The DAG my_dag3 is picked up by Airflow and visible in the UI. The DAG can run successfully, so far so good.

Now, I push a change to my master branch to rename the dag_id to become dag_id='my_dag4', no other changes to the file or the filename - this should effectively define a new DAG dag4 and remove dag3.

When this change reaches the UI, dag3 continues to stay and can continue to be run for a short period of time. At the same time, you can see the replacement dag4 alongside. Both DAGs can still be run.

enter image description here

Furthermore, when I look at the code of dag3 it now contains the code after the change, i.e. the code does not match the definition of the DAG:

enter image description here

Both DAGs continue to be visible for a short while, until eventually dag3 will disappear. Even though this problem occurs for a short period of time, it could lead to some nasty bugs from running outdated code. Why does this happen and how can I ensure Airflow UI only displays the DAGs based on the present snapshot of the repository?

My deployment:
Airflow Chart: 8.6.1 https://github.com/airflow-helm/charts.
Airflow Image: 2.4.3-python3.8.
Running locally in minikube


Solution

  • Now, I push a change to my master branch to rename the dag_id to become dag_id='my_dag4', no other changes to the file or the filename - this should effectively define a new DAG dag4 and remove dag3.

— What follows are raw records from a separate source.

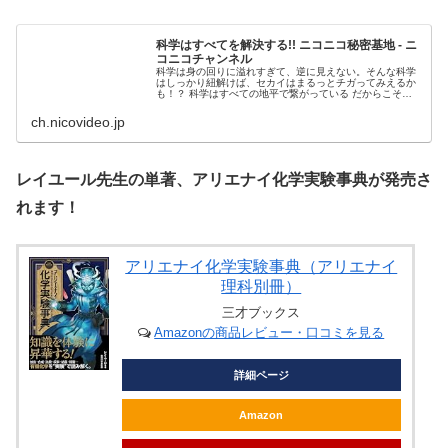
科学はすべてを解決する!! ニコニコ秘密基地 - ニ
コニコチャンネル
科学は身の回りに溢れすぎて、逆に見えない。そんな科学
はしっかり紐解けば、セカイはまるっとチガってみえるか
も！？ 科学はすべての地平で繋がっている だからこそマ
ッドサイエンスから科...
ch.nicovideo.jp
レイユール先生の単著、アリエナイ化学実験事典が発売さ
れます！
アリエナイ化学実験事典（アリエナイ
理科別冊）
三才ブックス
Amazonの商品レビュー・口コミを見る
詳細ページ
Amazon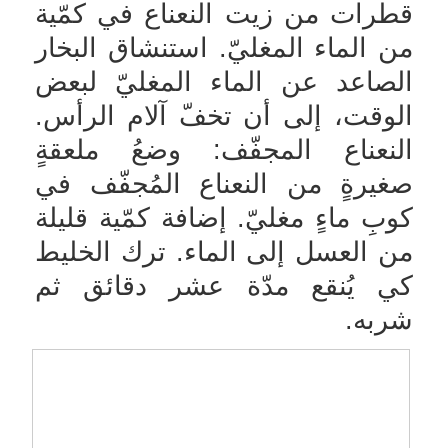
قطرات من زيت النعناع في كمّية
من الماء المغليّ. استنشاق البخار
الصاعد عن الماء المغليّ لبعض
الوقت، إلى أن تخفّ آلام الرأس.
النعناع المجفّف: وضعُ ملعقةٍ
صغيرةٍ من النعناع المُجفّف في
كوبِ ماءٍ مغليّ. إضافة كمّية قليلة
من العسل إلى الماء. ترك الخليط
كي يُنقع مدّة عشر دقائق ثم
شربه.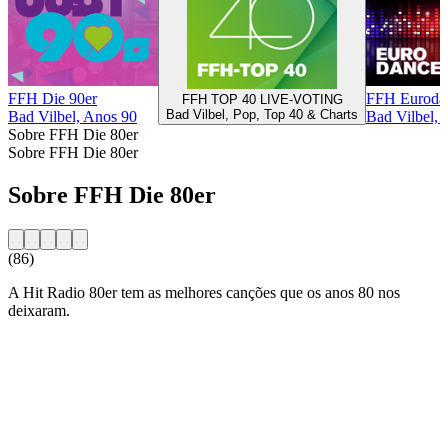
FFH Die 90er
FFH Euroda
FFH TOP 40 LIVE-VOTING
Bad Vilbel, Pop, Top 40 & Charts
Bad Vilbel, Anos 90
Bad Vilbel, 
Sobre FFH Die 80er
Sobre FFH Die 80er
Sobre FFH Die 80er
(86)
A Hit Radio 80er tem as melhores canções que os anos 80 nos
deixaram.
Website da estação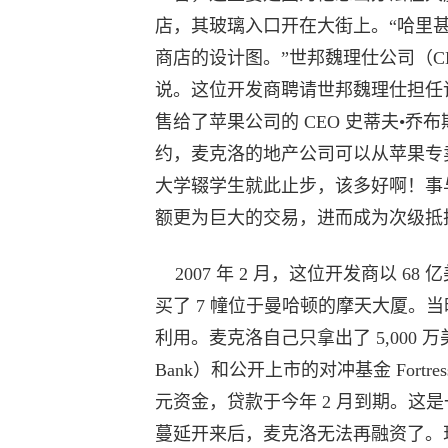
店，其玻璃入口开在大街上。“哈里
商店的设计图。”世邦魏理仕公司（CB Richa
说。这位开发商聘请世邦魏理仕担任
售给了苹果公司的 CEO 史蒂夫•乔布斯
约，麦克洛的地产公司可以从苹果专
大学辍学生就此止步，该多好啊！事
额更为巨大的交易，进而成为次级抵
2007 年 2 月，这位开发商以 68 亿
买了 7 幢位于曼哈顿的摩天大厦。
利用。麦克洛自己只拿出了 5,000 
Bank）和公开上市的对冲基金 Fortres
元资金，贷款于今年 2 月到期。这
蔓延开来后，麦克洛无法再融资了。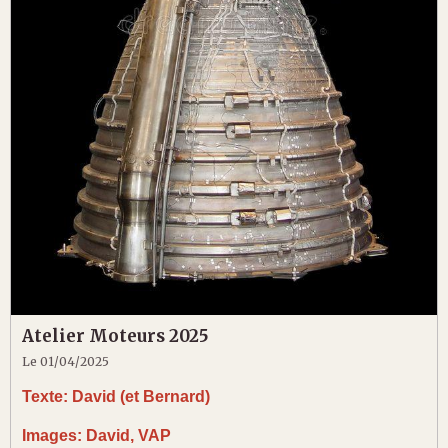
Atelier Moteurs 2025
Le 01/04/2025
Texte: David (et Bernard)
Images: David, VAP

    Not true. Renaming existed dag_id will register the new dag but it will not delete the previous dag records. These records are still present in the database. If you want to remove them you need to click on the delete button on the previous dag_id to purge all associated records (dag runs, task instances etc...) Keep in mind that one might want to preserve previous dag records for history/audit/other reason.

    Note that the way Airflow works is with seralized dags. This means that your code is synced into the DB and all Airflow services (including the webserver) see the database table. So from webserver perspective it see two records in the dag table. It does not know what changes you did to the python file.

    In Airflow 2.5.0 parsing_cleanup_interval configuration was added to automatically deactivated stale DAGs.

    How often (in seconds) to check for stale DAGs (DAGs which are no longer present in the expected files) which should be deactivated, as well as datasets that are no longer referenced and should be marked as orphaned.